Depuis les masses sombrent dans une pauvreté absolue, le secteur de la santé s’est lézardé en se privatisant davantage, l’école est dans un piteux état. Par contre, les biens immobiliers, financiers de l’Etat sont dilapidés avec des scandales qui frisent la démesure : une cinquante de milliards de Francs CFA (1 € = 655 957 Francs CFA) détournés des chantiers de Thiès. Le tissu économique et industriel s’est délabré. En terme de performance économique, le Sénégal est cité comme l’un des derniers pays de l’Union Monétaire Ouest-Africaine. La paysannerie est aux abois, en prise avec une pauvreté jamais atteinte. La jeunesse est au chômage quand elle ne se risque pas à prendre les bateaux du suicide vers l’Espagne.

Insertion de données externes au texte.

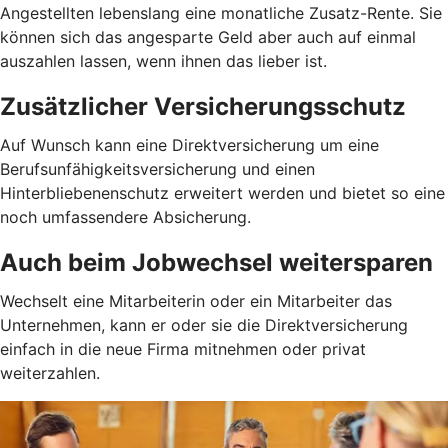
Angestellten lebenslang eine monatliche Zusatz-Rente. Sie
können sich das angesparte Geld aber auch auf einmal
auszahlen lassen, wenn ihnen das lieber ist.
Zusätzlicher Versicherungsschutz
Auf Wunsch kann eine Direktversicherung um eine
Berufsunfähigkeitsversicherung und einen
Hinterbliebenenschutz erweitert werden und bietet so eine
noch umfassendere Absicherung.
Auch beim Jobwechsel weitersparen
Wechselt eine Mitarbeiterin oder ein Mitarbeiter das
Unternehmen, kann er oder sie die Direktversicherung
einfach in die neue Firma mitnehmen oder privat
weiterzahlen.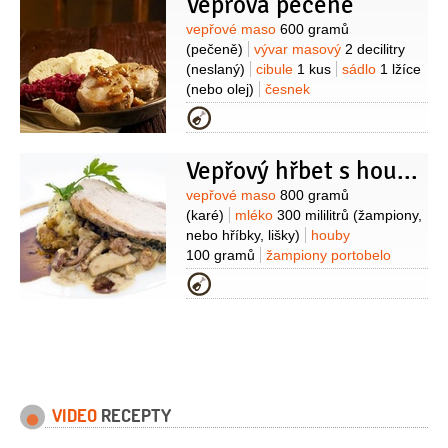
Vepřová pečeně
jablečný
1 lžíce
Suroviny
vepřové maso
600 gramů
(pečeně)
vývar masový
2 decilitry
(neslaný)
cibule
1 kus
sádlo
1 lžíce
(nebo olej)
česnek
2 stroužky
mouka pšeničná hladká
Kategorie
1 lžička
kmín
1 lžička
sůl
knedlík
houskový
4 porce
(kynutý)
Na zelí:
Vepřový hřbet s houbovým ragú
zelí sterilované
1 sklenice
(červené)
cibule
1 kus
(menší)
víno
Suroviny
vepřové maso
800 gramů
červené
1 decilitr
sádlo
2 lžíce
(karé)
mléko
300 mililitrů
(žampiony,
(kachní nebo husí)
cukr
nebo hříbky, lišky)
houby
1 lžíce
mouka pšeničná polohrubá
100 gramů
žampiony portobelo
1 lžíce
ocet
(podle chuti)
sůl
100 gramů
cibule
Kategorie
50 gramů
smetana zakysaná
200 gramů
smetana na šlehání
100 mililitrů
brambory
1 kilogram
mléko
1 sklenice
VIDEO
RECEPTY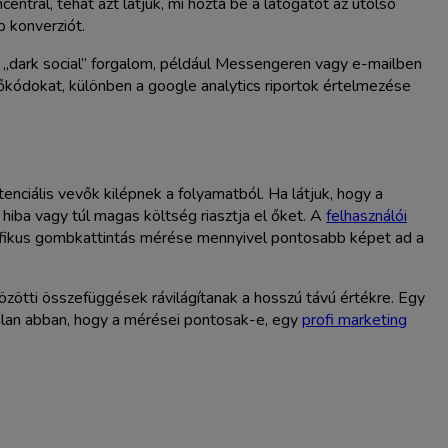
rál, tehát azt látjuk, mi hozta be a látogatót az utolsó
b konverziót.
n „dark social” forgalom, például Messengeren vagy e-mailben
kódokat, különben a google analytics riportok értelmezése
enciális vevők kilépnek a folyamatból. Ha látjuk, hogy a
hiba vagy túl magas költség riasztja el őket. A
felhasználói
fikus gombkattintás mérése mennyivel pontosabb képet ad a
zötti összefüggések rávilágítanak a hosszú távú értékre. Egy
ytalan abban, hogy a mérései pontosak-e, egy
profi marketing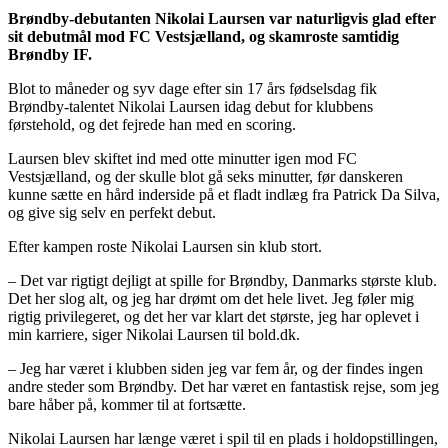
Brøndby-debutanten Nikolai Laursen var naturligvis glad efter
sit debutmål mod FC Vestsjælland, og skamroste samtidig
Brøndby IF.
Blot to måneder og syv dage efter sin 17 års fødselsdag fik
Brøndby-talentet Nikolai Laursen idag debut for klubbens
førstehold, og det fejrede han med en scoring.
Laursen blev skiftet ind med otte minutter igen mod FC
Vestsjælland, og der skulle blot gå seks minutter, før danskeren
kunne sætte en hård inderside på et fladt indlæg fra Patrick Da Silva,
og give sig selv en perfekt debut.
Efter kampen roste Nikolai Laursen sin klub stort.
– Det var rigtigt dejligt at spille for Brøndby, Danmarks største klub.
Det her slog alt, og jeg har drømt om det hele livet. Jeg føler mig
rigtig privilegeret, og det her var klart det største, jeg har oplevet i
min karriere, siger Nikolai Laursen til bold.dk.
– Jeg har været i klubben siden jeg var fem år, og der findes ingen
andre steder som Brøndby. Det har været en fantastisk rejse, som jeg
bare håber på, kommer til at fortsætte.
Nikolai Laursen har længe været i spil til en plads i holdopstillingen,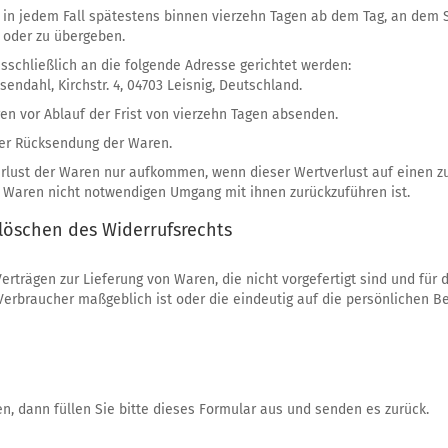
 in jedem Fall spätestens binnen vierzehn Tagen ab dem Tag, an dem 
 oder zu übergeben.
chließlich an die folgende Adresse gerichtet werden:
endahl, Kirchstr. 4, 04703 Leisnig, Deutschland.
ren vor Ablauf der Frist von vierzehn Tagen absenden.
der Rücksendung der Waren.
rlust der Waren nur aufkommen, wenn dieser Wertverlust auf einen zu
 Waren nicht notwendigen Umgang mit ihnen zurückzuführen ist.
rlöschen des Widerrufsrechts
erträgen zur Lieferung von Waren, die nicht vorgefertigt sind und für 
rbraucher maßgeblich ist oder die eindeutig auf die persönlichen B
n, dann füllen Sie bitte dieses Formular aus und senden es zurück.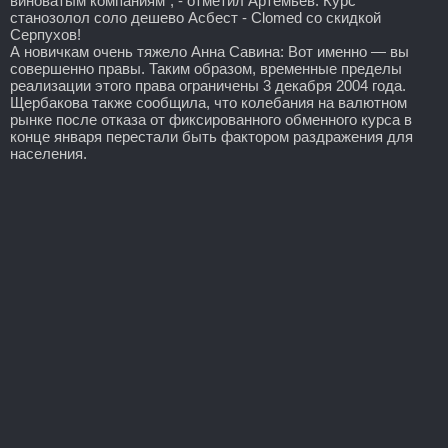
виноватым компаниям", - отметил Артемьев. Курс
станозолол соло дешево Асбест - Clomed со скидкой
Серпухов!
А новичкам очень тяжело Анна Савина: Вот именно — вы
совершенно правы. Таким образом, временные пределы
реализации этого права ограничены 3 декабря 2004 года.
Щербакова также сообщила, что колебания на валютном
рынке после отказа от фиксированного обменного курса в
конце января перестали быть фактором раздражения для
населения.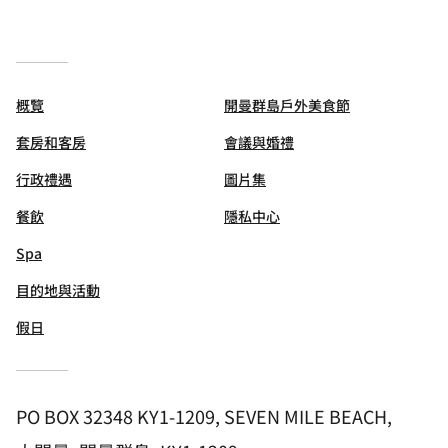
概覽
開曼群島戶外美食節
套房和客房
會議與婚禮
行政禮遇
圖片集
餐飲
隱私中心
Spa
目的地與活動
假日
PO BOX 32348 KY1-1209, SEVEN MILE BEACH,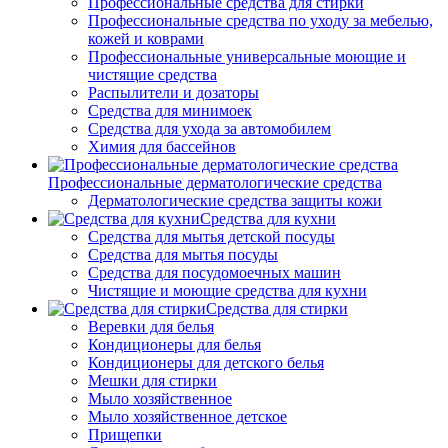
Профессиональные средства для стирки
Профессиональные средства по уходу за мебелью,
кожей и коврами
Профессиональные универсальные моющие и
чистящие средства
Распылители и дозаторы
Средства для минимоек
Средства для ухода за автомобилем
Химия для бассейнов
Профессиональные дерматологические средства
Дерматологические средства защиты кожи
Средства для кухни
Средства для мытья детской посуды
Средства для мытья посуды
Средства для посудомоечных машин
Чистящие и моющие средства для кухни
Средства для стирки
Веревки для белья
Кондиционеры для белья
Кондиционеры для детского белья
Мешки для стирки
Мыло хозяйственное
Мыло хозяйственное детское
Прищепки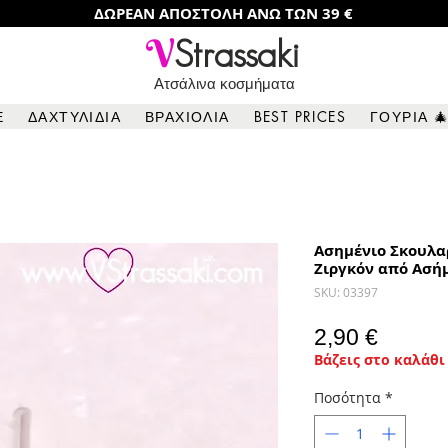
ΔΩΡΕΑΝ ΑΠΟΣΤΟΛΗ ΑΝΩ ΤΩΝ 39 €
V
Strassaki
Ατσάλινα κοσμήματα
Ε
ΔΑΧΤΥΛΙΔΙΑ
ΒΡΑΧΙΟΛΙΑ
BEST PRICES
ΓΟΥΡΙΑ 
Ασημένιο Σκουλα
Ζιργκόν από Ασήμ
SKU: 03397
Τιμή
2,90 €
Βάζεις στο καλάθι 
Ποσότητα
*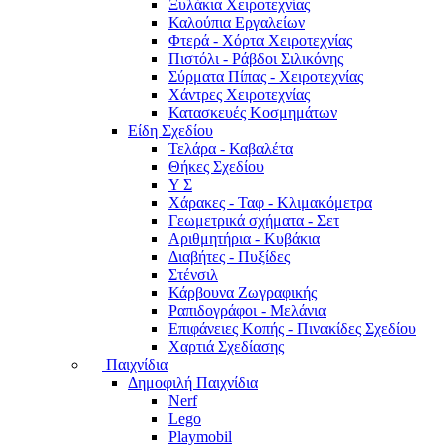
Ξυλάκια Χειροτεχνίας
Καλούπια Εργαλείων
Φτερά - Χόρτα Xειροτεχνίας
Πιστόλι - Ράβδοι Σιλικόνης
Σύρματα Πίπας - Χειροτεχνίας
Χάντρες Χειροτεχνίας
Κατασκευές Κοσμημάτων
Είδη Σχεδίου
Τελάρα - Καβαλέτα
Θήκες Σχεδίου
Υ Σ
Χάρακες - Ταφ - Κλιμακόμετρα
Γεωμετρικά σχήματα - Σετ
Αριθμητήρια - Κυβάκια
Διαβήτες - Πυξίδες
Στένσιλ
Κάρβουνα Ζωγραφικής
Ραπιδογράφοι - Μελάνια
Επιφάνειες Κοπής - Πινακίδες Σχεδίου
Χαρτιά Σχεδίασης
Παιχνίδια
Δημοφιλή Παιχνίδια
Nerf
Lego
Playmobil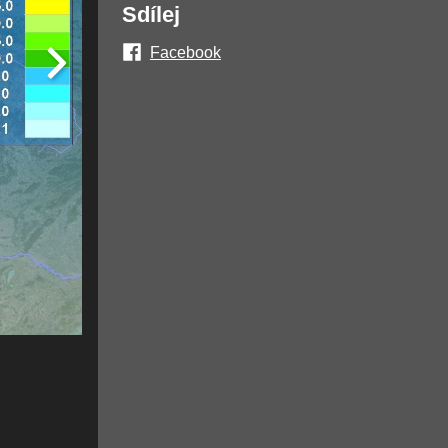
Sdílej
Facebook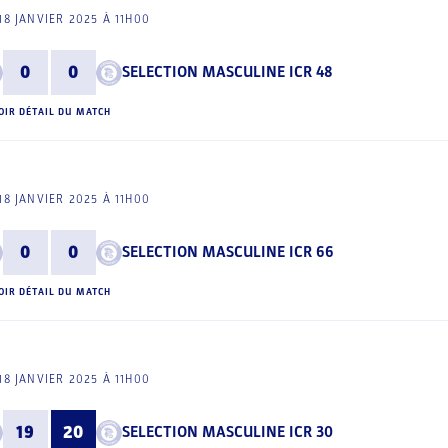
18 JANVIER 2025 À 11H00
0
0
SELECTION MASCULINE ICR 48
OIR DÉTAIL DU MATCH
18 JANVIER 2025 À 11H00
0
0
SELECTION MASCULINE ICR 66
OIR DÉTAIL DU MATCH
18 JANVIER 2025 À 11H00
19
20
SELECTION MASCULINE ICR 30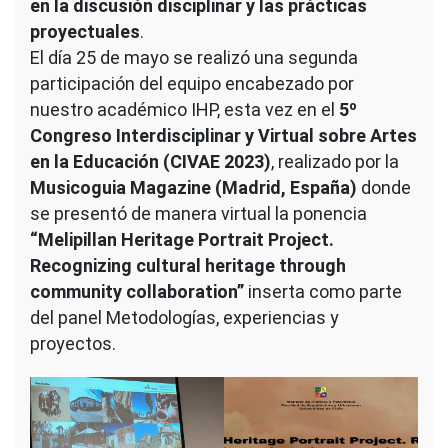
en la discusión disciplinar y las prácticas
proyectuales
.
El día 25 de mayo se realizó una segunda
participación del equipo encabezado por
nuestro académico IHP, esta vez en el
5º
Congreso Interdisciplinar y Virtual sobre Artes
en la Educación (CIVAE 2023)
, realizado por la
Musicoguia Magazine (Madrid, España)
donde
se presentó de manera virtual la ponencia
“Melipillan Heritage Portrait Project.
Recognizing cultural heritage through
community collaboration”
inserta como parte
del panel Metodologías, experiencias y
proyectos.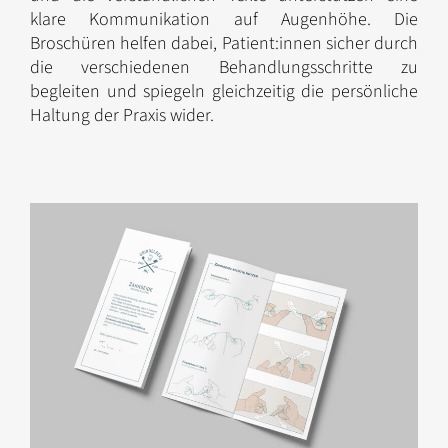
klare Kommunikation auf Augenhöhe. Die
Broschüren helfen dabei, Patient:innen sicher durch
die verschiedenen Behandlungsschritte zu
begleiten und spiegeln gleichzeitig die persönliche
Haltung der Praxis wider.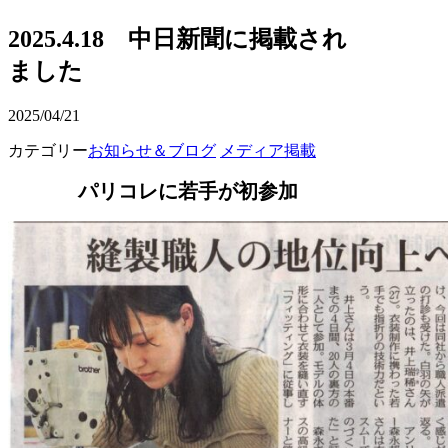
2025.4.18 中日新聞に掲載され
ました
2025/04/21
カテゴリー
お知らせ＆ブログ
メディア掲載
パリコレに若手が初参加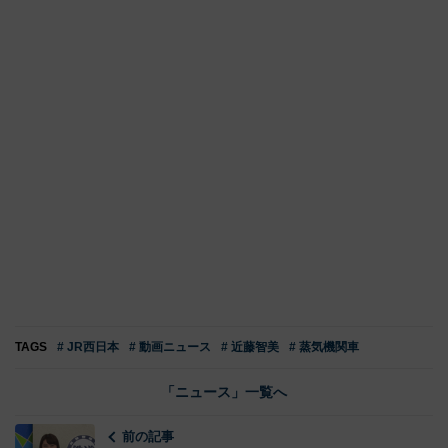
TAGS
# JR西日本
# 動画ニュース
# 近藤智美
# 蒸気機関車
「ニュース」一覧へ
前の記事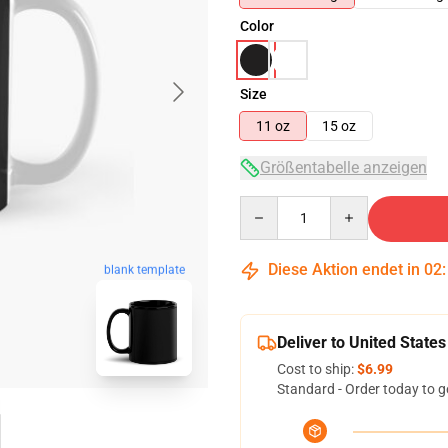
Color
Size
11 oz
15 oz
Größentabelle anzeigen
Quantity
Diese Aktion endet in
02
blank template
Deliver to United States
Cost to ship:
$6.99
Standard - Order today to g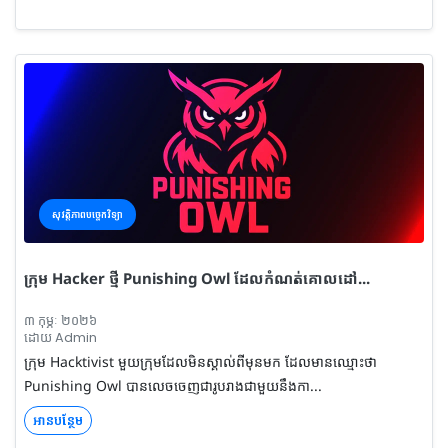
សុវត្តិភាពបច្ចេកវិទ្យា
ក្រុម Hacker ថ្មី Punishing Owl ដែលកំណត់គោលដៅ...
៣ កុម្ភៈ ២០២៦
ដោយ Admin
ក្រុម Hacktivist មួយក្រុមដែលមិនស្គាល់ពីមុនមក ដែលមានឈ្មោះថា
Punishing Owl បានលេចចេញជារូបរាងជាមួយនឹងកា...
អានបន្ថែម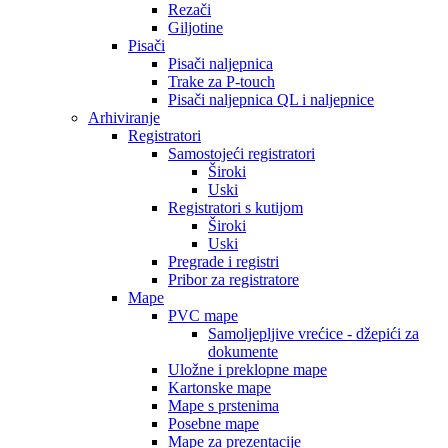
Rezači
Giljotine
Pisači
Pisači naljepnica
Trake za P-touch
Pisači naljepnica QL i naljepnice
Arhiviranje
Registratori
Samostojeći registratori
Široki
Uski
Registratori s kutijom
Široki
Uski
Pregrade i registri
Pribor za registratore
Mape
PVC mape
Samoljepljive vrećice - džepići za
dokumente
Uložne i preklopne mape
Kartonske mape
Mape s prstenima
Posebne mape
Mape za prezentacije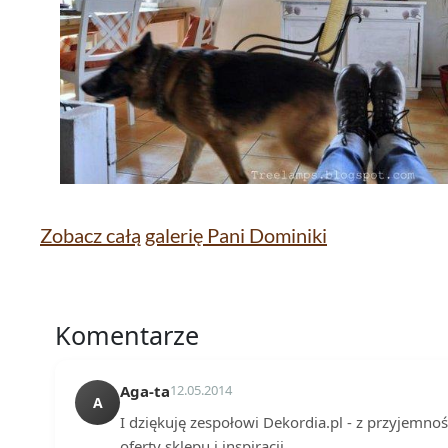
Zobacz całą galerię Pani Dominiki
Komentarze
Aga-ta
12.05.2014
A
I dziękuję zespołowi Dekordia.pl - z przyjemno
oferty sklepu i inspiracji.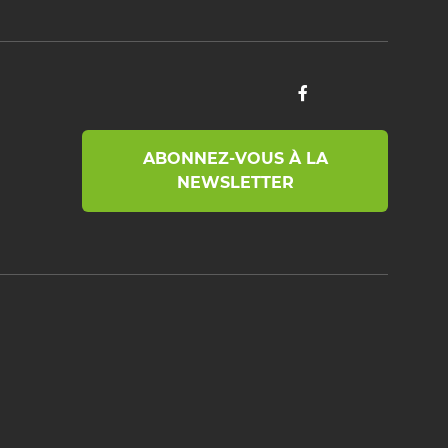
ABONNEZ-VOUS À LA
NEWSLETTER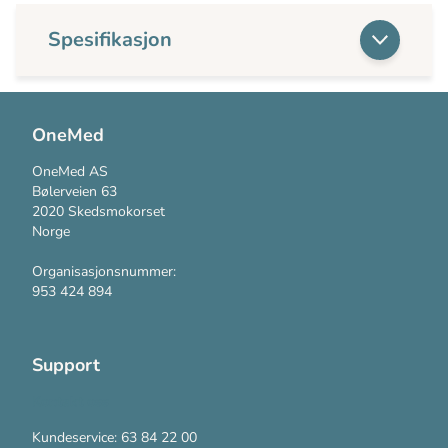
Spesifikasjon
OneMed
OneMed AS
Bølerveien 63
2020 Skedsmokorset
Norge
Organisasjonsnummer:
953 424 894
Support
Kontakt oss
Kundeservice: 63 84 22 00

Les partis politiques, eux se livrent des batailles de procédures sur les répartitions de députés par département, se décomposent et se recomposent en alliances pour le pouvoir et son partage en cas de victoire. Le pouvoir en place, se trouve en face de son ex premier ministre qui dit s’être servi des fonds politiques pour s’enrichir et se préparer aux élections comme bon nombre de partis dont le P.D.S au pouvoir. Pendant ce temps, des militants de gauches dits encore ML ou ML-maoïstes suivent des trajets singuliers allant de l’apathie, aux vitupérations solitaires ou à des débats sans portée. Les conjectures sur les futurs vainqueurs des élections sont sans importance. Quelle que soit l’issue de ces élections, il n’y aura pas d’alternative réelle en vue. Il n’y a plus rien à attendre des partis de gauche gangrenés par l’électoralisme.

- Quelles alternatives ?
Il y a urgence à refonder la politique communiste au sens d’une capacité à l’émancipation pour réaliser une existence politique au cœur des luttes. Heureusement, quelques individus ont compris que le grain ne doit mourir et s’attellent à cette obligation. Cette refondation pose la rupture–bilan d’avec les partis traditionnels originels qui se sont étatisés et sont devenus réformistes. Parallèlement à ce travail de refondation-recomposition sur le plan idéologique et politique, il y a l’inscription dans des batailles politiques qui doivent se mener autour de la résistance populaire dans les quartiers populaires et les villages pour l’accès à l’eau, aux soins de santé, à l’éducation et contre la vie chère. Des batailles à faire autour de la laïcité de l’Etat qui a pris un sacré coup dans les lieux publics, dans les institutions supérieures de l’Etat, autour de la pauvreté pour la refuser comme fatalité pour en faire la conséquence d’une politique capitaliste sont autant de points d’ancrage pour réfléchir, débattre, s’organiser et lutter pour une société pour le tassement progressif des inégalités et aussi pour leur suppression par la suite.